Le site est ravissant et, selon la formule des écrivains du dix-septième siècle, « fait à souhait pour le plaisir des yeux ». Ce frais paysage nous repose, après la monotonie de l’interminable plaine. Nous descendons une légère pente, puis nous contournons la mare pour aller la traverser à l’endroit le moins large, sur un pont formé de planches posées sur les pirogues.
Nous commençons d’abord par nous arrêter pour remercier le chef du village qui nous a préparé la route et pour le prier de ne pas faire démolir cette confortable et solide passerelle que nous comptons bien retrouver en revenant d’Ang-Kor.
… Je ne sais pourquoi, cette prévision du retour me fait espérer que nous arriverons !
La passerelle se comporte très vaillamment.
De l’autre côté de l’eau, nous remontons une berge assez escarpée et nous retrouvons la plaine qui s’étend à perte de vue devant nous.

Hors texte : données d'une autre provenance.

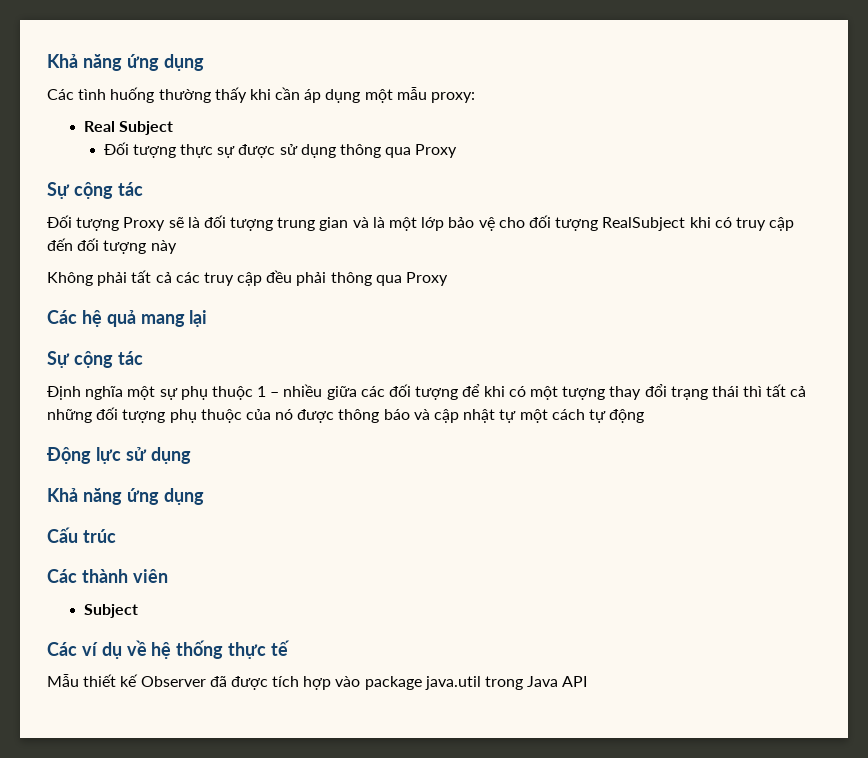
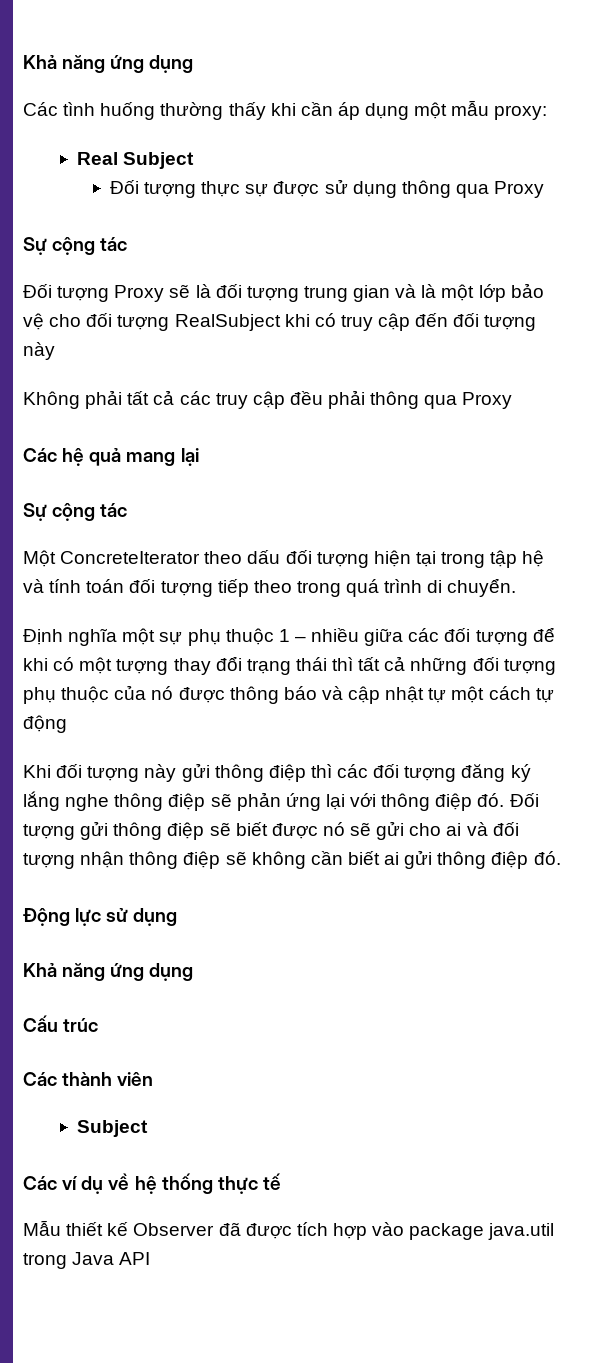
(143, 358) none -> [23,550,545,568] [23,578,517,597] // Một ConcreteIterator theo dấu đối tượng hiện tại trong tập hệ và tính toán đối tượng tiếp theo trong quá trình di chuyển.
(645, 416) none -> [23,763,531,782] [23,791,539,811] [23,821,519,840] [23,850,561,869] // Khi đối tượng này gửi thông điệp thì các đối tượng đăng ký lắng nghe thông điệp sẽ phản ứng lại với thông điệp đó. Đối tượng gửi thông điệp sẽ biết được nó sẽ gửi cho ai và đối tượng nhận thông điệp sẽ không cần biết ai gửi thông điệp đó.

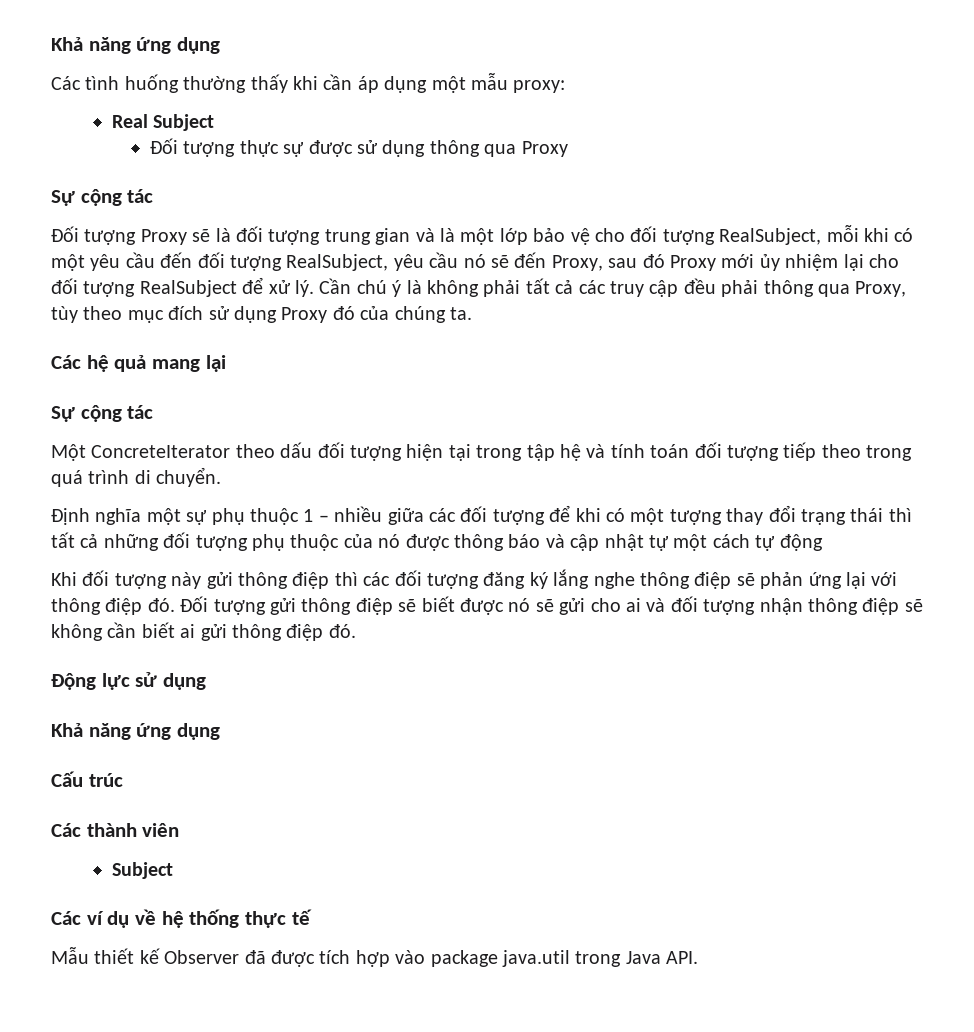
[174,313,537,331] [23,342,55,360] [23,391,80,409] RealSubject khi có truy cập đến đối tượng này // Không -> [719,225,914,245] [51,252,899,271] [51,277,479,297] RealSubject, mỗi khi có một yêu cầu đến đối tượng RealSubject, yêu cầu nó sẽ đến Proxy, sau đó Proxy mới ủy nhiệm lại cho đối tượng RealSubject để xử lý. Cần chú ý là không
[462,392,513,409] Proxy -> [855,281,907,297] [51,306,472,323] Proxy, tùy theo mục đích sử dụng Proxy đó của chúng ta.
[119,1252,151,1265] API -> [666,951,699,964] API.

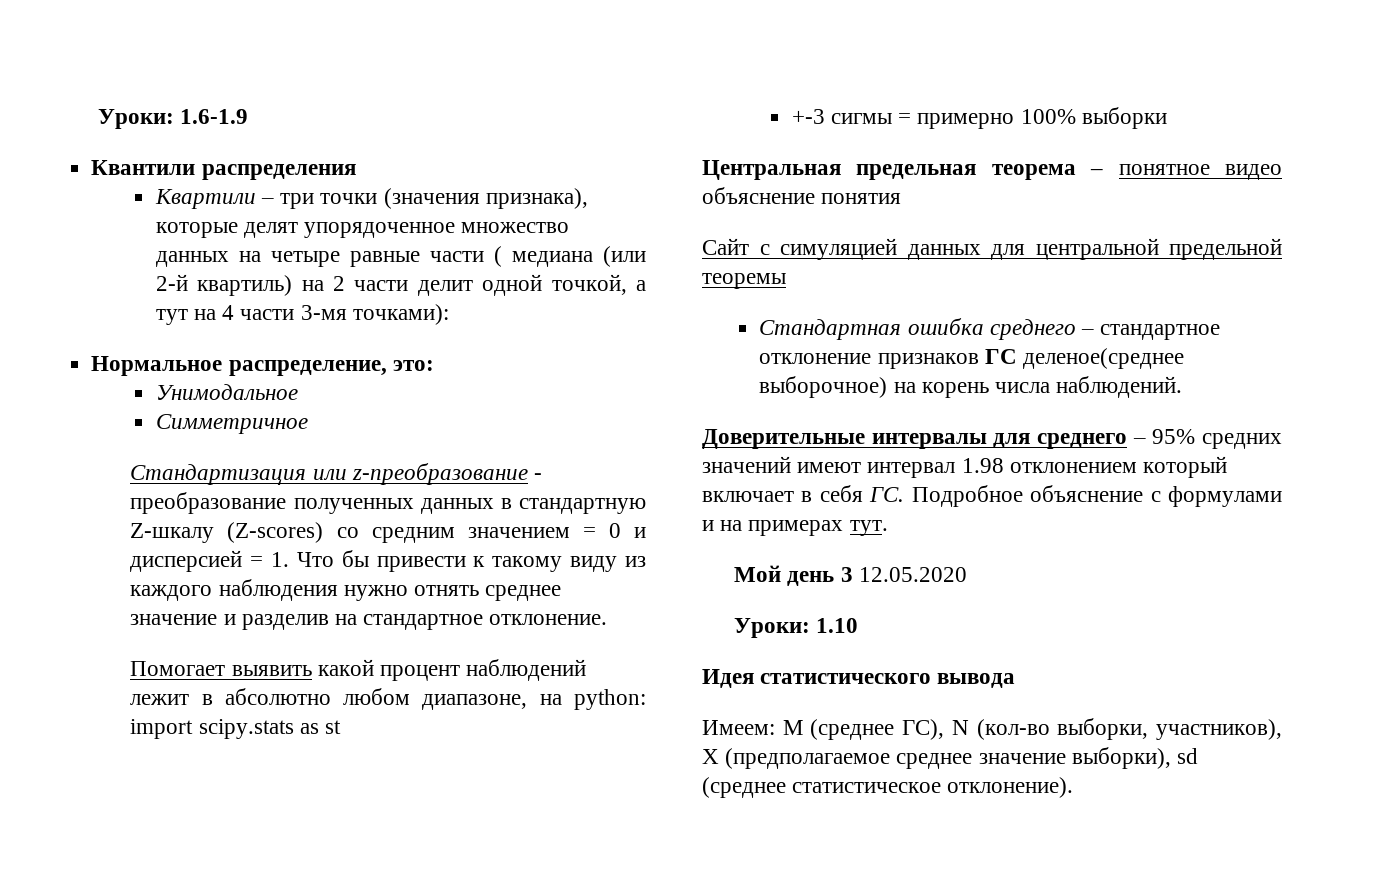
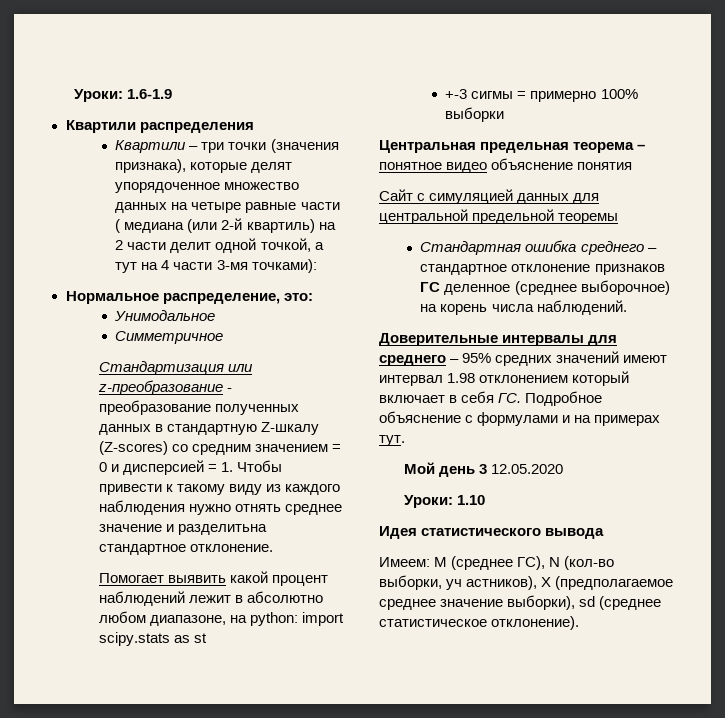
[91,160,196,175] Квантили -> [65,120,136,133] Квартили
[296,550,369,567] Что бы -> [237,460,283,472] Чтобы
[241,614,358,630] разделив на -> [177,524,267,535] разделитьна
[1023,348,1185,369] деленое(среднее -> [444,281,577,295] деленное (среднее
[1156,719,1282,740] участников), -> [446,576,538,590] уч астников),

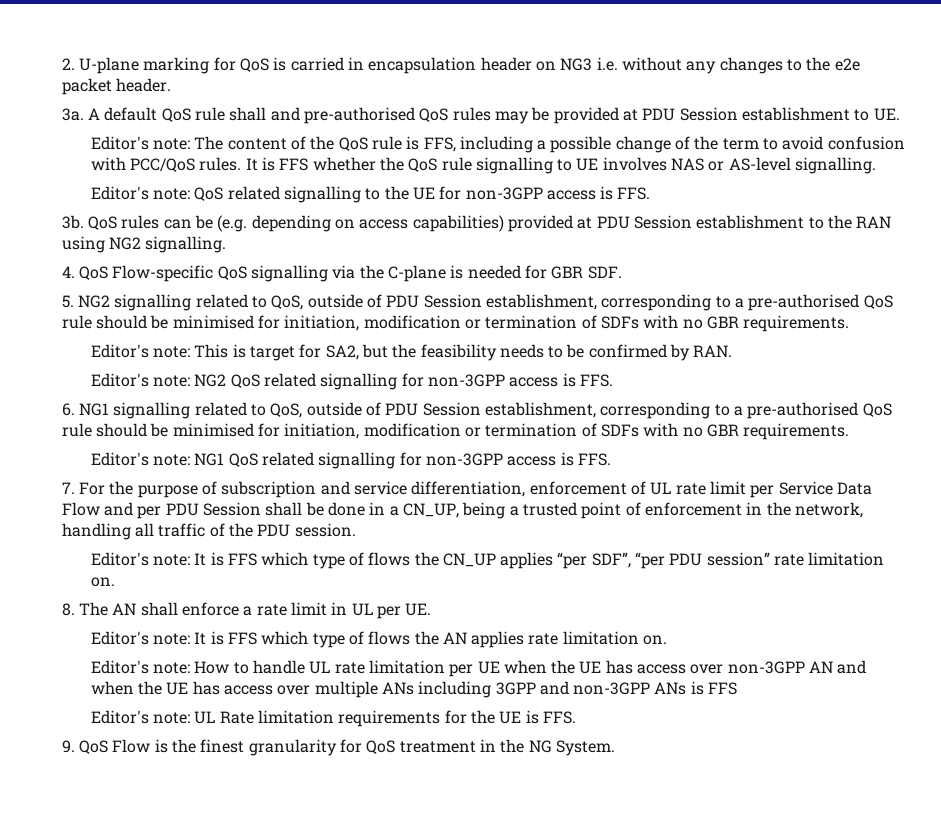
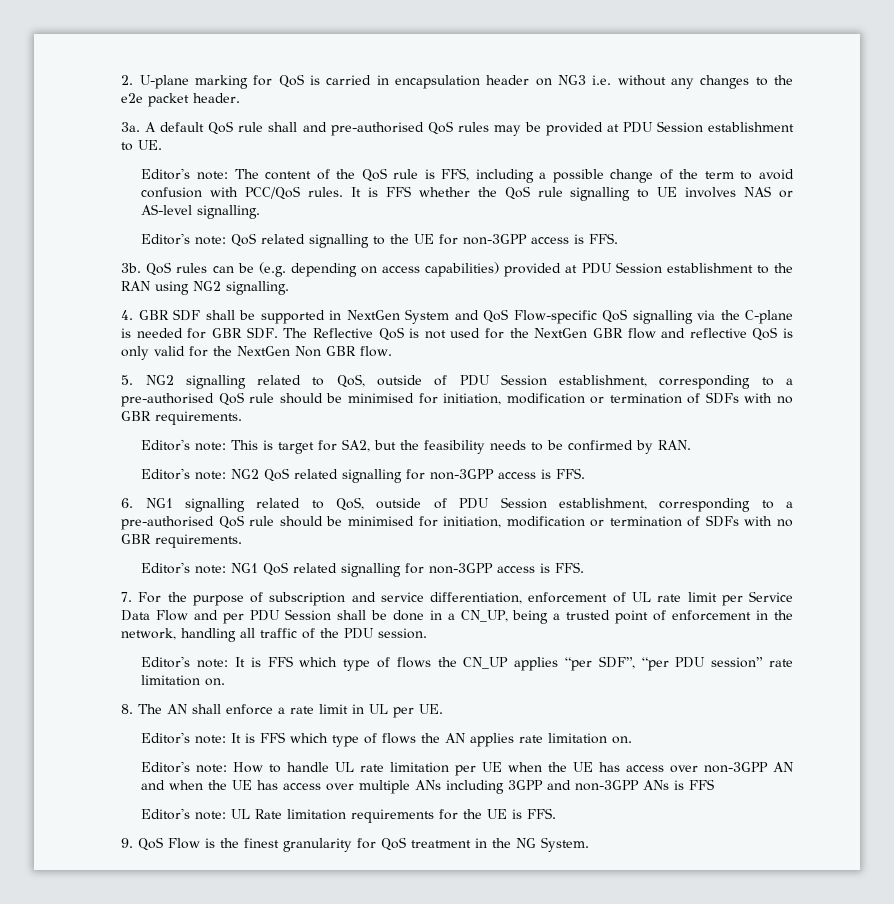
(75, 272) none -> [138,309,479,324] GBR SDF shall be supported in NextGen System and
(622, 272) none -> [283,327,793,341] [121,346,393,360] The Reflective QoS is not used for the NextGen GBR flow and reflective QoS is only valid for the NextGen Non GBR flow.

Le chemin tracé par les soins des gouverneurs nous permet de goûter cette joie ineffable : « la quatrième vitesse ! »
Nous nous enivrons d’espace, et cette boisson symbolique nous rafraîchit un peu, malgré la chaleur qui continue de se surpasser.
A une heure après-midi, nous nous arrêtons devant une pittoresque canha que sa position nous autorise à qualifier de lacustre, car elle s’élève sur pilotis à 3 mètres au-dessus du sol. Nous garons l’auto dessous, puis nous déjeunons et prenons un peu de repos jusqu’à trois heures.